## Document extract
-- -- --

2. (a) Under the terms of the Investment Management Agreement, the
Trust shall conduct its own business and affairs and shall bear the expenses and
salaries necessary and incidental thereto including, but not in limitation of
the foregoing, the costs incurred in: the maintenance of its existence as a
statutory trust organized under the laws of the State of Delaware; the
maintenance of its own books, records, and procedures; dealing with its own
shareholders; the payment of dividends; transfer of shares, including issuance
and repurchase of shares; preparation of share certificates, if any; reports and
notices to shareholders; calling and holding of shareholders' meetings;
miscellaneous office expenses; brokerage commissions; custodian fees; legal and
accounting fees; taxes; interest and federal and state registration fees.
(b) Directors, officers and employees of the Sub-Adviser may be
directors, officers and employees of other funds that have employed the
Sub-Adviser as sub-adviser or investment manager. Directors, officers and
employees of the Sub-Adviser who are Trustees, officers and/or employees of the
Trust, shall not receive any compensation from the Trust for acting in such dual
capacity.
3. (a) The Sub-Adviser will select brokers and dealers to effect all
Fund transactions with respect to the Managed Portion subject to the conditions
set forth herein. The Sub-Adviser may combine orders for the Managed Portion
with orders for other accounts or funds under management. Transactions involving
combined orders are allocated in a manner deemed equitable to each account. The
Sub-Adviser will place all necessary orders with brokers, dealers, or issuers,
and will negotiate brokerage commissions, if applicable. The Sub-Adviser is
directed at all times to seek to execute transactions for the Managed Portion
(i) in accordance with any written policies, practices or procedures that may be
established by the Board or the Investment Manager from time to time and
provided to the Sub-Adviser, and (ii) as described in the Fund's Prospectus and
SAI. In placing any orders for the purchase or sale of investments for the Fund,
with respect to the Managed Portion, the Sub-Adviser shall use its best efforts
to obtain for the Managed Portion "best execution," considering all of the
circumstances, and shall maintain records adequate to demonstrate compliance
with this requirement.
(b) Subject to the appropriate policies and procedures approved by
the Board and provided to the Sub-Adviser in writing, the Sub-Adviser may, to
the extent authorized by Section 28(e) of the Securities Exchange Act of 1934,
as amended (the "Exchange Act"), cause the Managed Portion to pay a broker or
dealer that provides brokerage and research services to the Investment Manager,
the Sub-Adviser and the Managed Portion an amount of commission for effecting a
Fund transaction in excess of the amount of commission another broker or dealer
would have charged for effecting that transaction if the Sub-Adviser determines,
in good faith, that such amount of commission is reasonable in relation to the
value of such brokerage and research services provided viewed in terms of that
particular transaction or the Sub-Adviser's overall responsibilities to its
clients for which the Investment Manager or the Sub-Adviser exercises investment
discretion. To the extent authorized by Section 28(e) and the Board, the
Sub-Adviser shall not be deemed to have acted unlawfully or to have breached any
duty created by this Agreement or otherwise solely by reason of such action.

-- -- --

## Dataset rows
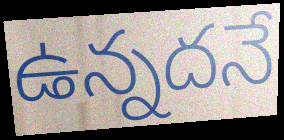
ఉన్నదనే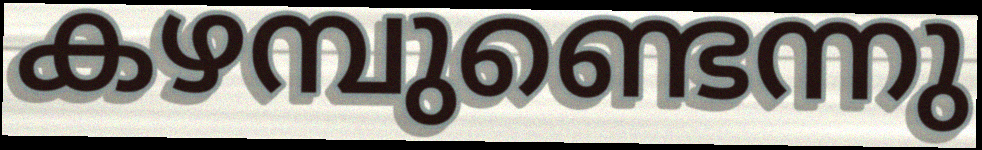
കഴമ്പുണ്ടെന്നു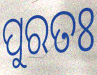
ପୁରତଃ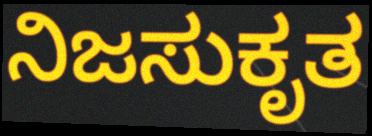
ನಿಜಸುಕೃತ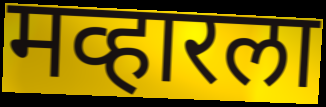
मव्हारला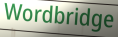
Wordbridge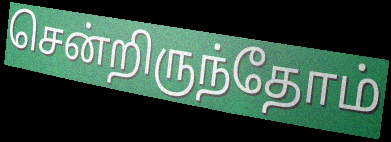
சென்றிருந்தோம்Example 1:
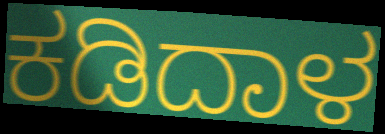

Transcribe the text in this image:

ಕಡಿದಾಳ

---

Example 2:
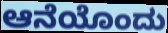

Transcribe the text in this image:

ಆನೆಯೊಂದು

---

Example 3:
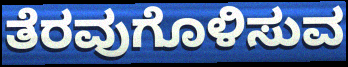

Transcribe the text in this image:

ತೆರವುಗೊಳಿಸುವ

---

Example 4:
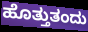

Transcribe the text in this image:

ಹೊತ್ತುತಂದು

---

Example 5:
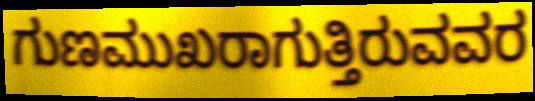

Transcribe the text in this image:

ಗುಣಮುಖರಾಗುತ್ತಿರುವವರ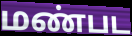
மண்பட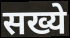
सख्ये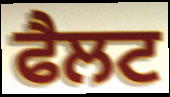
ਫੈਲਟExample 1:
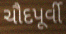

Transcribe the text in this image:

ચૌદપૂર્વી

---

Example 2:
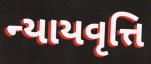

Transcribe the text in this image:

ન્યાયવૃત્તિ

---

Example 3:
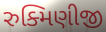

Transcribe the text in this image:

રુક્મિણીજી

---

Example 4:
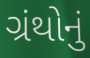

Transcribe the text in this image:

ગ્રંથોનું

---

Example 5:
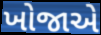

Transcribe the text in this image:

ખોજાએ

-- -- --

## Task objective
Continue the sub-advisory agreement excerpt, starting after its final sentence, which ends "solely by reason of such action."

## Response
(c) Subject to applicable law and regulations, including Section
17(e) of the 1940 Act and Rule 17e-1 thereunder, the Sub-Adviser is authorized
to place orders for the purchase and sale of securities for the Managed Portion
with brokers or dealers that are affiliated with the Sub-Adviser. Any entity or
person associated with the Investment Manager or the Sub-Adviser that is a
member of a national securities exchange is authorized to effect any transaction
on such exchange for the account of the Fund to the extent and as permitted by
Section 11(a)(1)(H) of the Exchange Act and Rule 11a2-2(T) thereunder.
4. As compensation for the services to be rendered to the Trust for the
benefit of the Fund by the Sub-Adviser under the provisions of this Agreement,
the Investment Manager shall pay to the Sub-Adviser a fee as provided in Exhibit
A attached hereto.
5. The services to be rendered by the Sub-Adviser to the Trust for the
benefit of the Fund under the provisions of this Agreement are not to be deemed
to be exclusive, and the Sub-Adviser shall be free to render similar or
different services to others so long as its ability to render the services
provided for in this Agreement shall not be materially impaired thereby.
6. (a) Subject to the limitation set forth in Paragraph 5, the
Sub-Adviser, its directors, officers, employees, agents, and shareholders may
engage in other businesses, may render investment advisory services to other
investment companies, or to any other corporation, association, firm or
individual, and may render underwriting services to the Trust or to any other
investment company, corporation, association, firm or individual.
(b) Neither the Investment Manager, the Trust nor the Fund shall use
the Sub-Adviser's actual or fictitious name(s), xxxx(s), derivative(s) and/or
logo(s) (or that of any affiliate of the Sub-Adviser, other than that of the
Fund, the Trust, or any affiliate of the Investment Manager that is an affiliate
of the Sub-Adviser solely by reason of the Sub-Adviser's provision of services
pursuant to this Agreement) or otherwise refer to the Sub-Adviser in any
materials related to the Trust or the Fund distributed to third parties,
including the Fund's shareholders, without prior review and written approval by
or on behalf of the Sub-Adviser, which may not be unreasonably withheld or
delayed. Upon termination of this Agreement, the Investment Manager, the Trust
and the Fund, shall, to the extent applicable and as soon as is reasonably
possible, cease to use the Sub-Adviser's actual or fictitious name(s), xxxx(s),
derivative(s) and/or logo(s) in materials related to the Fund.
(c) The Sub-Adviser shall not use the Investment Manager's name (or
that of any affiliate of the Investment Manager, other than that of any
affiliate of the Sub-Adviser that is an affiliate of the Investment Manager
solely by reason of the Sub-Adviser's provision of services pursuant to this
Agreement) or otherwise refer to the Investment Manager in any materials related
to the Trust or the Fund distributed to third parties, including the Fund's
shareholders, without prior review and written approval by the Investment
Manager, which may not be unreasonably withheld or delayed. Upon termination of
this Agreement, the Sub-Adviser, shall, to the extent applicable and as soon as
is reasonably possible, cease to use the actual or fictitious name(s), xxxx(s),
derivative(s) and/or logo(s) of the Trust and the Fund.
(d) This Section 6 applies solely to materials related to the Fund
and the Trust only, and not to other products or relationships between the
Sub-Adviser and the Investment Manager.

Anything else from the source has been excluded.